Generally, I can advise a range of twentieth century topics, but my expertise is intellectual, political, and cultural history, with a particular interest in conservative politics, history of economics, religion, and the history of capitalism. I am particularly interested in applicants who want to study the intersection of gender with history of capitalism and/or conservatism. Thankfully, Stanford’s archival collections in these areas are particularly rich, making it possible to explore a range of possible dissertation topics without leaving campus. If you are admitted to our program, you will be invited to campus and will have a chance to meet with me, other faculty, and current students. I am also available to mentor students pursuing a J.D./Ph.D. For more information on this program, please visit the website of Stanford's Center for Law and History.
In the meantime, please read carefully the materials about our program on our website, which should answer most questions. To ensure I read your application carefully, list me as a potential mentor and explain why you think our areas of interest overlap. You do not need to have identified a potential dissertation topic, although you can indicate potential ideas.

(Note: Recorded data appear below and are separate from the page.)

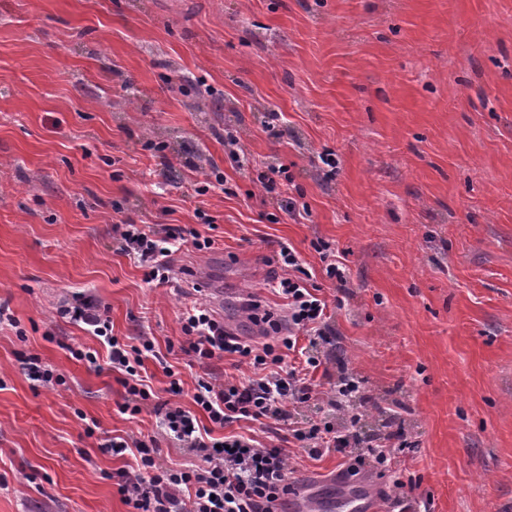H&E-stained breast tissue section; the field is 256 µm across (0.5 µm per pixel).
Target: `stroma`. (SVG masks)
I'll return each mask as SVG.
<instances>
[{
    "instance_id": "obj_1",
    "label": "stroma",
    "mask_w": 512,
    "mask_h": 512,
    "mask_svg": "<svg viewBox=\"0 0 512 512\" xmlns=\"http://www.w3.org/2000/svg\"><path fill=\"white\" fill-rule=\"evenodd\" d=\"M270 166L308 215L263 193ZM212 170L225 186L196 194ZM124 222L214 245L183 246L185 275L150 283L113 239ZM284 243L346 364L416 443L391 471L419 478L429 512H512V0H0V306L16 320L0 326V512H127L107 474L135 459L101 453L87 422L156 434L168 366L185 405L203 371L246 376L189 365L180 315L191 296L264 341L245 308L280 311L265 259ZM207 281L222 303L194 293ZM73 292L108 305L113 335L154 337L139 415L119 413L118 373L72 358L99 345L56 312ZM30 355L65 385L34 387ZM290 455L319 512H393L389 473Z\"/></svg>"
}]
</instances>
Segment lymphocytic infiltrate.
I'll use <instances>...</instances> for the list:
<instances>
[{"mask_svg":"<svg viewBox=\"0 0 512 512\" xmlns=\"http://www.w3.org/2000/svg\"><path fill=\"white\" fill-rule=\"evenodd\" d=\"M113 233L126 254L137 257L150 282L168 283L171 257L175 249L192 243L198 250L211 248L212 238L186 240L181 228L169 224H117ZM281 267L291 269L288 277L277 279L274 288L287 301L284 322H272L273 340L246 343L229 332L209 309L191 303L181 313V330L186 338L183 352L190 363L207 364L213 359L232 358L234 367L246 368L247 377L234 380L199 378L191 395L192 408L183 407L179 381H171L169 394L175 402L156 405L160 437L146 439L104 438L100 450L115 455L132 452L136 466L119 468L110 475L113 485L129 512H279L288 493L290 456L286 448L264 443L252 436L230 435L214 438L213 428H223L244 420L284 426L288 435L310 458L334 453L347 461L349 474H358L365 465L382 466L407 449L401 431L366 441L359 432L361 415L352 407L359 399L365 379L343 369L336 388L325 400L333 418L301 426L291 412L315 398L312 384L296 367H285L291 352L301 351L308 369L336 362L334 331L327 315V303L314 287L295 277L299 267L296 252L281 246L275 257ZM61 317L91 327L92 333L108 346L112 370L122 376L126 391L120 413L138 414L150 400L152 388L145 376L146 360L155 357L152 337H139L137 343L120 341L112 334L109 309L96 298L76 293L64 299L58 309ZM306 347H299L300 337ZM206 415L209 424L201 426L198 417ZM168 440L175 451L199 458L193 467H166L160 462V440Z\"/></svg>","mask_w":512,"mask_h":512,"instance_id":"lymphocytic-infiltrate-1","label":"lymphocytic infiltrate"}]
</instances>
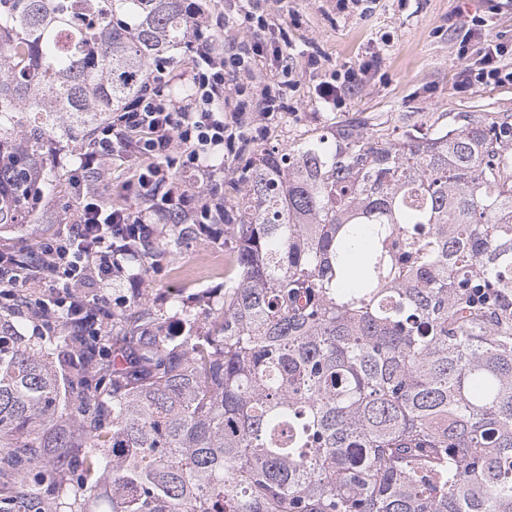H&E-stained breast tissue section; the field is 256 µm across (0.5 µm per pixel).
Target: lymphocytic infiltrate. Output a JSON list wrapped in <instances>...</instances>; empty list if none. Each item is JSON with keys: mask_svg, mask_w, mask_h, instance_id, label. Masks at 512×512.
<instances>
[{"mask_svg": "<svg viewBox=\"0 0 512 512\" xmlns=\"http://www.w3.org/2000/svg\"><path fill=\"white\" fill-rule=\"evenodd\" d=\"M238 12L252 26L249 41L224 52L215 48L212 37L193 29L188 39L190 65L157 66L151 85L116 123L102 130L68 173L77 222L68 235L41 238L32 249L43 259L37 275L52 282L50 299L38 301L37 306L45 310L54 306L82 309L83 317L72 326L84 335H98L99 307L83 299L78 290L92 277L101 283L111 282L113 225L158 224L173 211L195 224L215 223L211 200L190 191L187 177L201 175L209 157L231 145V137L224 134L227 106L239 112L274 111L276 88L291 81L288 49L269 40L267 23L254 13L252 0H238ZM479 41L475 82L512 81V71L504 66L512 50L486 35ZM137 125L146 127L149 134L133 150L148 158L149 164L127 180L123 190L135 199L149 197L151 205L137 214L122 205L101 207L90 194V179L105 177L113 157L132 149L125 130ZM173 158L179 163L182 179H173L168 173Z\"/></svg>", "mask_w": 512, "mask_h": 512, "instance_id": "1", "label": "lymphocytic infiltrate"}]
</instances>
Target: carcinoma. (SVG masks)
<instances>
[{
	"instance_id": "cac0c4a2",
	"label": "carcinoma",
	"mask_w": 512,
	"mask_h": 512,
	"mask_svg": "<svg viewBox=\"0 0 512 512\" xmlns=\"http://www.w3.org/2000/svg\"><path fill=\"white\" fill-rule=\"evenodd\" d=\"M184 0H0V230L186 48ZM230 117L224 223L112 225L130 285L48 346L0 317V512H512V114L284 151ZM206 235L224 293L147 282Z\"/></svg>"
}]
</instances>
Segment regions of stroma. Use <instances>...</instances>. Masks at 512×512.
<instances>
[{"mask_svg": "<svg viewBox=\"0 0 512 512\" xmlns=\"http://www.w3.org/2000/svg\"><path fill=\"white\" fill-rule=\"evenodd\" d=\"M254 9L288 38L292 63L301 70L288 93L287 127L262 124L259 141L287 149L345 124L407 127L437 118L446 125L463 112L487 119L512 113L511 83L459 91L465 62L457 41L473 26L512 45V0H254ZM372 52L377 66L342 104L318 98L315 87L325 75L358 70ZM47 150L56 162L57 186L24 231L0 232V247L26 250L40 237L68 233L75 222L67 171L78 146L52 139ZM223 268V246L201 238L153 277L151 292L216 288Z\"/></svg>", "mask_w": 512, "mask_h": 512, "instance_id": "1", "label": "stroma"}]
</instances>
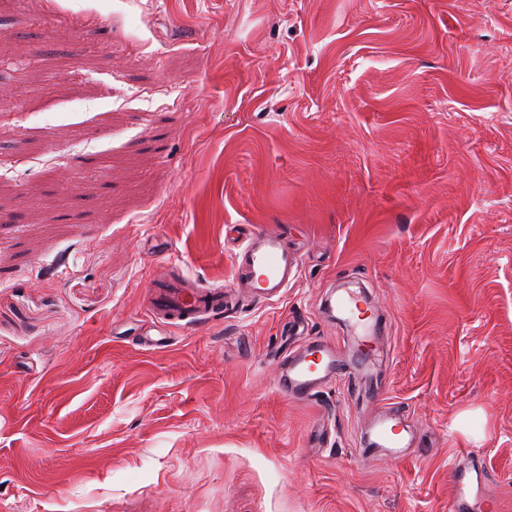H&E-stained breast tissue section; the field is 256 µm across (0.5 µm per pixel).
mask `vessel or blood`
Instances as JSON below:
<instances>
[{
  "instance_id": "1",
  "label": "vessel or blood",
  "mask_w": 512,
  "mask_h": 512,
  "mask_svg": "<svg viewBox=\"0 0 512 512\" xmlns=\"http://www.w3.org/2000/svg\"><path fill=\"white\" fill-rule=\"evenodd\" d=\"M235 259L251 274L246 288L263 300L279 296L297 272V263L284 248L281 237L260 226L249 228ZM146 311L154 329L145 333L140 344L150 349L163 348L169 344V326L194 328L223 313L224 289L193 283L186 276L157 278L146 290ZM286 361L287 372L276 379V389L293 399L306 400L318 393L334 373L336 348L327 341L315 340L307 348L290 352ZM378 419L380 441L390 448L399 447L392 411L382 408ZM450 482V512H498V501L490 499L483 484L473 483L462 470L452 469Z\"/></svg>"
}]
</instances>
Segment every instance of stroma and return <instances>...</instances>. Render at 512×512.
Instances as JSON below:
<instances>
[{
    "instance_id": "1",
    "label": "stroma",
    "mask_w": 512,
    "mask_h": 512,
    "mask_svg": "<svg viewBox=\"0 0 512 512\" xmlns=\"http://www.w3.org/2000/svg\"><path fill=\"white\" fill-rule=\"evenodd\" d=\"M247 225L284 296L135 345L156 263L230 284ZM464 449L512 512V0H0V512H448ZM282 360L287 361V372L275 380V388L283 394L306 400L314 396L336 369V346L325 341H310L306 349L289 351ZM378 436L380 441L388 448H400L401 441L397 437L398 424L395 421L392 411L388 407H383L378 412ZM379 444L380 446H384Z\"/></svg>"
}]
</instances>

Your "personal statement" should not be a personal essay, but rather should describe the intellectual journey that led you to graduate school, referencing specific books, courses, professors, and research experiences. If you were not an undergraduate history major, explain why history is your chosen discipline and the academic experiences that have prepared you for graduate study. If you are applying for the joint J.D./PhD., be sure to explain why this program fits your particular interests.
A polished writing sample using primary sources, high grades in history courses, and supportive letters from instructors who know you well are the most important parts of your application. There is no minimum GRE score requirement. Be aware that admissions decisions in our department are made collectively. This means your application must appeal not only to me, but to my colleagues. Therefore your application needs to show evidence of a certain level of professional development: that you understand primary source research and historiography and are interested in the general sweep of American history, not just your specific corner of research. Interests often change and develop during graduate school, so the admissions committee is looking for a certain quality of mind, rather than a specific topic. That said, definitely describe your research interests as you currently understand them, and how you see your approach opening up new ways of understanding the past. Applicants to the J.D./Ph.D., program must apply and gain entrance separately to the history department and the law school.

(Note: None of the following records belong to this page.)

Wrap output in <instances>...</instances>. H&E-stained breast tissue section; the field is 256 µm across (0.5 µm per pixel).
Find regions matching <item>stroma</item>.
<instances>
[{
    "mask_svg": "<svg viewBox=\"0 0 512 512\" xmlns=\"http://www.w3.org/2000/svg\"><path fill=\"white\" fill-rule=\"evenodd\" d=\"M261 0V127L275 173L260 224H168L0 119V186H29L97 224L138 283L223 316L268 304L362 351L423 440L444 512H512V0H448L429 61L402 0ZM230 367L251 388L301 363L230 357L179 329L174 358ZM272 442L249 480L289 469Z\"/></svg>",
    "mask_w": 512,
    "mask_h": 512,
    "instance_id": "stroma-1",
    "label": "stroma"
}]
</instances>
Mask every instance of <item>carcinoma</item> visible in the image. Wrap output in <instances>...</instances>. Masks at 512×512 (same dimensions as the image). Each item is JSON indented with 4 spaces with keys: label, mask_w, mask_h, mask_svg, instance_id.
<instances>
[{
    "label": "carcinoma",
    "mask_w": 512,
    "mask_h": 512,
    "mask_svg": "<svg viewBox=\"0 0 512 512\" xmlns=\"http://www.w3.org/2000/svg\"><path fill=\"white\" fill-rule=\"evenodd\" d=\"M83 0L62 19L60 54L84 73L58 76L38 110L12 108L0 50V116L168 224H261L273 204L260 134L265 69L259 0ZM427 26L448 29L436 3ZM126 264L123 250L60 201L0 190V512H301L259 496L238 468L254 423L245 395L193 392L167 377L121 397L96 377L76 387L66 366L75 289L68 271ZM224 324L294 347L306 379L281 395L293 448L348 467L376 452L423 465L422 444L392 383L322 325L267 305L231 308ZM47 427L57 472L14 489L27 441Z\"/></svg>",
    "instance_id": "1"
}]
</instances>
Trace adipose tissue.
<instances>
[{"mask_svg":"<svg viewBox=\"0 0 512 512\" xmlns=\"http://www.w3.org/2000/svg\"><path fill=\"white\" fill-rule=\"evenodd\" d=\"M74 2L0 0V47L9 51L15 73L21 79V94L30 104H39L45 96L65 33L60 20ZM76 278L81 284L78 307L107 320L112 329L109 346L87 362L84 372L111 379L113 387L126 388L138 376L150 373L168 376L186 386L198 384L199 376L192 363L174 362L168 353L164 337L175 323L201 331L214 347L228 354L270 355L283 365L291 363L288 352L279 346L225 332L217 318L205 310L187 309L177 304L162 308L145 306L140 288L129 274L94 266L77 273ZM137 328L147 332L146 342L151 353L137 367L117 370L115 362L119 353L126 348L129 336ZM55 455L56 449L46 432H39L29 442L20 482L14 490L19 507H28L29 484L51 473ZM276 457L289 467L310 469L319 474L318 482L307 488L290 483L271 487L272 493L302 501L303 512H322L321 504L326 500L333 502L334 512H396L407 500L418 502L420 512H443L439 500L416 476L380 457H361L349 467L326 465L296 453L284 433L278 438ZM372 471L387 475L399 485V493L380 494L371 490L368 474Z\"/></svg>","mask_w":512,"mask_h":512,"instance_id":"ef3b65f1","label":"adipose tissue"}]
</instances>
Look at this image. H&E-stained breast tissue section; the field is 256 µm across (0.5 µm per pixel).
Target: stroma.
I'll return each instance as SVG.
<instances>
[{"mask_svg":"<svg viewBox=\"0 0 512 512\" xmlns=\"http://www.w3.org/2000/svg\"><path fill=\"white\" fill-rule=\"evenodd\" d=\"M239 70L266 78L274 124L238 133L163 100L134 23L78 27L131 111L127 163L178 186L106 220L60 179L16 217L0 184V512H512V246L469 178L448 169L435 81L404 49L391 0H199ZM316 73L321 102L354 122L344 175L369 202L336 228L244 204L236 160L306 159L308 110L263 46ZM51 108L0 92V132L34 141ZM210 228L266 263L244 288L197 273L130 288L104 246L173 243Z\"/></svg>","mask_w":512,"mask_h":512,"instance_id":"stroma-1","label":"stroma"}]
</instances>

Finally, I request that all prospective applicants familiarize themselves with the realities of the extremely competitive academic job market in history. The latest data is here. Stanford specific data, including placement rates for history Ph.D graduates over the past 10 years, can be found here. Note that the Stanford data do not distinguish between tenure track and adjunct positions. Although we do not yet know how Covid-19 will affect the academic job market, in all likelihood it will increase the difficulty of securing well paid, full time academic employment. Students should also be aware that Stanford may rely on remote learning and teaching for some time to come. Please consult the university website for updated information on operations.